When I was around 11 years old (I'm 46 now), we got this book as a Christmas present from my quiet uncle, who was a doctor far away. I pored over this strange book in horror. I said, "Mother, I think something's wrong with Uncle James. Why would someone give a book like this to us?"

About three years later, he gassed himself to death.

From my child's eye view, it was a book overflowing with black and white pictures of long-dead children: propped in coffins, posed in their lying-outs amidst prickly flowers and poofy silk pillows. It was filled with photos of wasp-waisted women and descriptions of the brutality of a diptheria death. I read about the "black membrane" of diptheria growing over the backs of countless babies' throats--of parents made desperate by the wheezing (and then strangling) of hundreds of children. It was riveting, immediate, terrifying: history whipped into a frenzy.

Honest to goodness, this was unspoken--but when I heard Uncle had killed himself, I wasn't surprised in the least.

I know there must have been more to the book (as reviewers here attest)--I do recall reading a few newspaper articles about madness--but all I truly remember, too vividly to ever forget, is a dead girl then my age, slumping at a grotesque tilt in a coffin, her eyes waxy and lids half-closed, with vine-like lilies circling her. They'd propped her coffin up in order to photograph it, for goodness sake. If you were ten, wouldn't that be all you recalled?

The book disappeared, and I didn't find it when my mother died. I'd dearly like to read it again. The Victorian-era obsession with children who'd gone to Jesus didn't make sense to my vaccinated, O.J.-nourished, moderately-exercised kid's mind, but I see it now: a world where people were MORE THAN LIKELY to lose most of their children to one of myriad childhood killers. The pittance they paid for their child's grave was all that they could give them--except their love, which I now know was no different from ours.

Book Review: disturbing and informative
Summary: 5 Stars

the pictures in this book explain a lot to me,seeing as my family originally came from this part of wisconsin. and many of *them* were insane.
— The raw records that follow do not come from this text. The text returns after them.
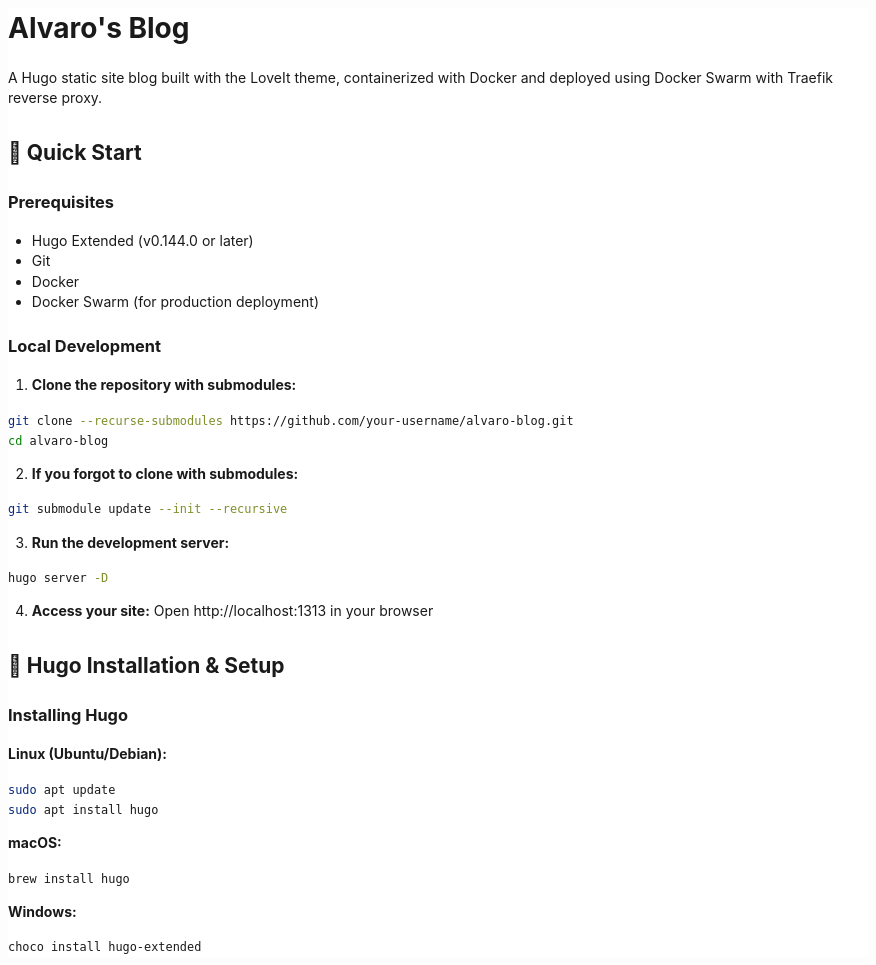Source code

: # Alvaro's Blog

A Hugo static site blog built with the LoveIt theme, containerized with Docker and deployed using Docker Swarm with Traefik reverse proxy.

## 🚀 Quick Start

### Prerequisites

- Hugo Extended (v0.144.0 or later)
- Git
- Docker
- Docker Swarm (for production deployment)

### Local Development

1. **Clone the repository with submodules:**
```bash
git clone --recurse-submodules https://github.com/your-username/alvaro-blog.git
cd alvaro-blog
```

2. **If you forgot to clone with submodules:**
```bash
git submodule update --init --recursive
```

3. **Run the development server:**
```bash
hugo server -D
```

4. **Access your site:**
Open http://localhost:1313 in your browser

## 📖 Hugo Installation & Setup

### Installing Hugo

**Linux (Ubuntu/Debian):**
```bash
sudo apt update
sudo apt install hugo
```

**macOS:**
```bash
brew install hugo
```

**Windows:**
```bash
choco install hugo-extended
```
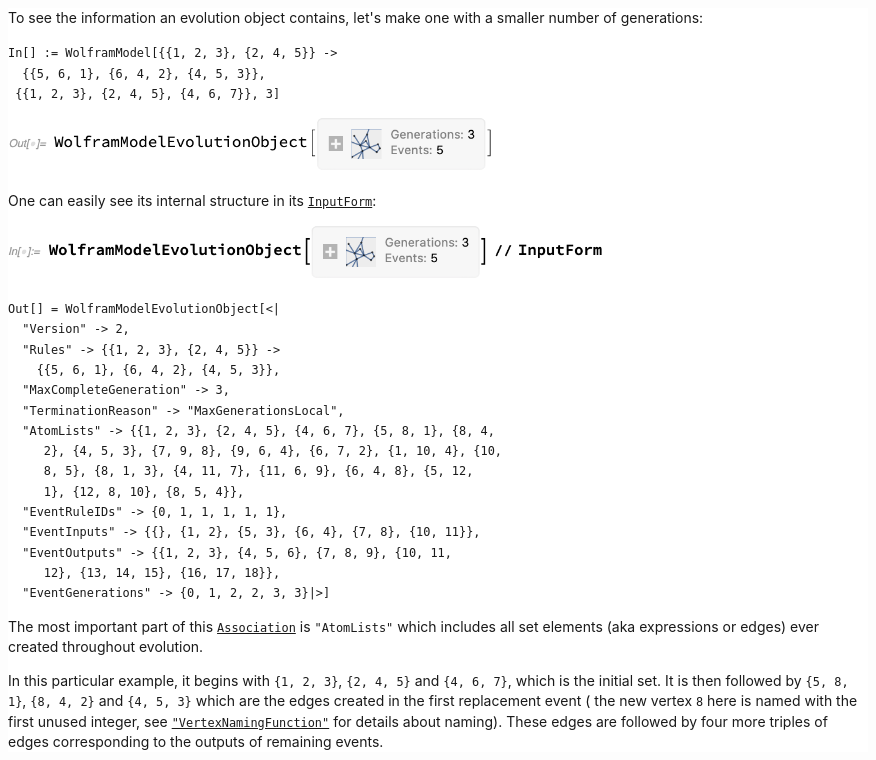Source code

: To see the information an evolution object contains, let's make one with a smaller number of generations:

```wl
In[] := WolframModel[{{1, 2, 3}, {2, 4, 5}} ->
  {{5, 6, 1}, {6, 4, 2}, {4, 5, 3}},
 {{1, 2, 3}, {2, 4, 5}, {4, 6, 7}}, 3]
```

<img src="/Documentation/Images/EvolutionObject3Steps.png" width="487">

One can easily see its internal structure in
its [`InputForm`](https://reference.wolfram.com/language/ref/InputForm.html):

<img src="/Documentation/Images/InputFormOfEvolutionObject.png" width="594">

```wl
Out[] = WolframModelEvolutionObject[<|
  "Version" -> 2,
  "Rules" -> {{1, 2, 3}, {2, 4, 5}} ->
    {{5, 6, 1}, {6, 4, 2}, {4, 5, 3}},
  "MaxCompleteGeneration" -> 3,
  "TerminationReason" -> "MaxGenerationsLocal",
  "AtomLists" -> {{1, 2, 3}, {2, 4, 5}, {4, 6, 7}, {5, 8, 1}, {8, 4,
     2}, {4, 5, 3}, {7, 9, 8}, {9, 6, 4}, {6, 7, 2}, {1, 10, 4}, {10,
     8, 5}, {8, 1, 3}, {4, 11, 7}, {11, 6, 9}, {6, 4, 8}, {5, 12,
     1}, {12, 8, 10}, {8, 5, 4}},
  "EventRuleIDs" -> {0, 1, 1, 1, 1, 1},
  "EventInputs" -> {{}, {1, 2}, {5, 3}, {6, 4}, {7, 8}, {10, 11}},
  "EventOutputs" -> {{1, 2, 3}, {4, 5, 6}, {7, 8, 9}, {10, 11,
     12}, {13, 14, 15}, {16, 17, 18}},
  "EventGenerations" -> {0, 1, 2, 2, 3, 3}|>]
```

The most important part of this [`Association`](https://reference.wolfram.com/language/ref/Association.html)
is `"AtomLists"` which includes all set elements (aka expressions or edges) ever created throughout evolution.

In this particular example, it begins with `{1, 2, 3}`, `{2, 4, 5}` and `{4, 6, 7}`, which is the initial set. It is
then followed by `{5, 8, 1}`, `{8, 4, 2}` and `{4, 5, 3}` which are the edges created in the first replacement event (
the new vertex `8` here is named with the first unused integer,
see [`"VertexNamingFunction"`](Options/VertexNamingFunction.md) for details about naming). These edges are followed by
four more triples of edges corresponding to the outputs of remaining events.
Book Review: haunting, humorous, genuine
Summary: 5 Stars

I recently read "The Time-Traveler's Wife" and noticed a small reference to a book I hadn't heard of -- "Wisconsin Death Trip." Intrigued by the casual mention of an apparently famous book about my home state, I decided to investigate, and stumbled upon something before my time in more ways than one.
"Wisconsin Death Trip" came of age in the 1970s, well before I was born, and is set in the 1890s, well before my grandparents were born. Then again, in reading it, I felt a connection to the people, and to the land we shared. Reading "Wisconsin Death Trip" was quite a, well, trip; for one, the story of a relative of mine was traced throughout the book. For another, I was offered a glimpse of a life much different than the bucolic, pastoral pleasantry I had always, albeit subconsciously, envisioned. Were these the Wisconsinsites I was descended from? Apparently so.
What people may not mention about this book is that it is FUNNY. "More poetry is said to come from Wisconsin than from any other state in the Union," it tells us, but apparently so do more "wierdies" [sic], and women who cut their hair off in their sleep, and daughters who burn their fathers' barns down. It is black humor, true, but I found myself laughing out loud as often as I was horrified. How many times will Mary Sweeny try to break a fine plate-glass window?
A beautiful book, one whose legacy deserves to be revived, "Wisconsin Death Trip" strikes the right balance between photographic exhibition (of Black River Falls) and fin-de-siecle, daily-life exposition via newspaper clippings from both Minnesota and Wisconsin. And now those who have never before heard of Prairie du Chien (Prardoosheen), Menominee, and Sheboygan can know them intimately, and know the humanity populating them (in all its racist, incestuous, sexist, clinically insane glory).
I just wish it were available for cheaper.